Néanmoins, l'acquisition du monolingue n'étant pas notre sujet,
nous ne rentrerons pas dans les détails de cette acquisition.
La période pré-linguistique
précède l'installation du langage. Pendant les six premiers mois
de la vie l'activité du bébé est centrée sur la
perception : à cet âge sa compétence de discrimination est
particulièrement développée, il est capable de discriminer
des sons qui ne sont pas dans sa langue maternelle. Cette particularité
explique pourquoi, dans le cadre du bilinguisme, un enfant est réceptif
à deux langues différentes ou plus. De la naissance à 6
mois l'enfant produit des vocalisations qui vont se structurer pour donner
entre 6 et 10 mois un babillage « canonique » (les syllabes sont
soumises à un ordre tel qu'il sera dans le langage normé).
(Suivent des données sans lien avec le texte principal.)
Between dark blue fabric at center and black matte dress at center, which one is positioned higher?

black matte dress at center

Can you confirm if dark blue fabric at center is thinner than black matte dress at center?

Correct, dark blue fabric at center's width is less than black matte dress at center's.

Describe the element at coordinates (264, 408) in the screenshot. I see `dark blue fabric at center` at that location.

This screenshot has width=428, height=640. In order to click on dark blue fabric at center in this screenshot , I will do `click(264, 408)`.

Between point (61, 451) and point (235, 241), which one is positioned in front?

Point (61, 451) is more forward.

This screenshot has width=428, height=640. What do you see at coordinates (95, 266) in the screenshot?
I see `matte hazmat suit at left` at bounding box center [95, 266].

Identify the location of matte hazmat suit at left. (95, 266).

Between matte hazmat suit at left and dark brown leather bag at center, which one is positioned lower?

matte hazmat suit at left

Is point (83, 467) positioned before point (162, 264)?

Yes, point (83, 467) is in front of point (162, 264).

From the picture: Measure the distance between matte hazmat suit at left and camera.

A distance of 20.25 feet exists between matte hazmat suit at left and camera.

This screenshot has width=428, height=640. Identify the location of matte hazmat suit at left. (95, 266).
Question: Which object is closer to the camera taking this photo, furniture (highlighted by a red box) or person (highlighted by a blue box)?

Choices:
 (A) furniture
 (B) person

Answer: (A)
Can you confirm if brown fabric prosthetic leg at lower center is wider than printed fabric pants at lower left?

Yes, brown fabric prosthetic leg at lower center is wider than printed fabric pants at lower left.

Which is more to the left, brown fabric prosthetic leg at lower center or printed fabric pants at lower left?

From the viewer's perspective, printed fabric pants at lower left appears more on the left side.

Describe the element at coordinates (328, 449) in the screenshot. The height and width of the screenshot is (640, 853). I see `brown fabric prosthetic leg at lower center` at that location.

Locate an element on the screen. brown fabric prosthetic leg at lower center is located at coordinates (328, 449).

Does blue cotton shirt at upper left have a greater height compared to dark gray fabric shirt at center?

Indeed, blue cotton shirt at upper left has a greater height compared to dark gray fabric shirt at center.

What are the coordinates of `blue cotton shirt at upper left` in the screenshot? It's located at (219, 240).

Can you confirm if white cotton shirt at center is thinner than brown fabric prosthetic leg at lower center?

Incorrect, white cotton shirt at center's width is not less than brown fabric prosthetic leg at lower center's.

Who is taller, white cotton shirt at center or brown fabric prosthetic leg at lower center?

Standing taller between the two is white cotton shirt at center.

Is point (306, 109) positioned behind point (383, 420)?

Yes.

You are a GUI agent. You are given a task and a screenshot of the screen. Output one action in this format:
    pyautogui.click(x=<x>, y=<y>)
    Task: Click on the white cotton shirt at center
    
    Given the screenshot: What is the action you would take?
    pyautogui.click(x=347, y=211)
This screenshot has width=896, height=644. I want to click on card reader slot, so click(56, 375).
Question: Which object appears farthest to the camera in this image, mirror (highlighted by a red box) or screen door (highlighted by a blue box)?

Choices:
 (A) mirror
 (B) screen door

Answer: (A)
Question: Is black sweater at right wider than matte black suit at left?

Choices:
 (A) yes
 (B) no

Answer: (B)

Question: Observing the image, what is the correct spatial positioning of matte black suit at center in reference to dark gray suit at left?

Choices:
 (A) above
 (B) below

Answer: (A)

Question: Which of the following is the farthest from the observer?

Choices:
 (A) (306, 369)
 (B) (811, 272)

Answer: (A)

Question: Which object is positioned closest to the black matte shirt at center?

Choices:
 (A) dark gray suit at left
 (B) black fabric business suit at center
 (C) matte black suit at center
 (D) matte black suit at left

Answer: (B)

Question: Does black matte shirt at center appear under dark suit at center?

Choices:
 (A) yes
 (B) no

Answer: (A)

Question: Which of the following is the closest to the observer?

Dès 9 mois, l'enfant est capable de comprendre des mots isolés
qu'il a fréquemment entendu.
La période linguistique commence, du point de vue de la
production, vers 12-13 mois lorsque l'enfant prononce son premier mot. Alors
qu'il babille encore il est capable de nommer des noms (papa, maman, son
prénom) et les objets les plus fréquent de son environnement. Il
commence à acquérir des éléments de syntaxe : on
parle alors de babillage mixte.
Entre 18 et 24 mois l'enfant connaît une explosion
lexicale. Cette explosion s'exprimer dans les productions de l'enfant vers la
fin de la première année, au début de la seconde,
associé à un début de complexité syntaxique :
l'enfant s'exprime en style télégraphique sans morphèmes
grammaticaux. L'explosion grammaticale a lieu entre 2 et 3 ans avec
l'acquisition des morphèmes (conjugaison de verbes, accord de genre de
l'adjectif, mots fonctionnels). A partir de là, sa production gagnera en
complexité syntaxique et ne cessera de se développer. Ainsi vers
4 ans la parole de l'enfant est construite et intelligible. Néanmoins
certaines acquisition continuerons de se développer encore longtemps
(jusqu'à 15 ans pour le vocabulaire).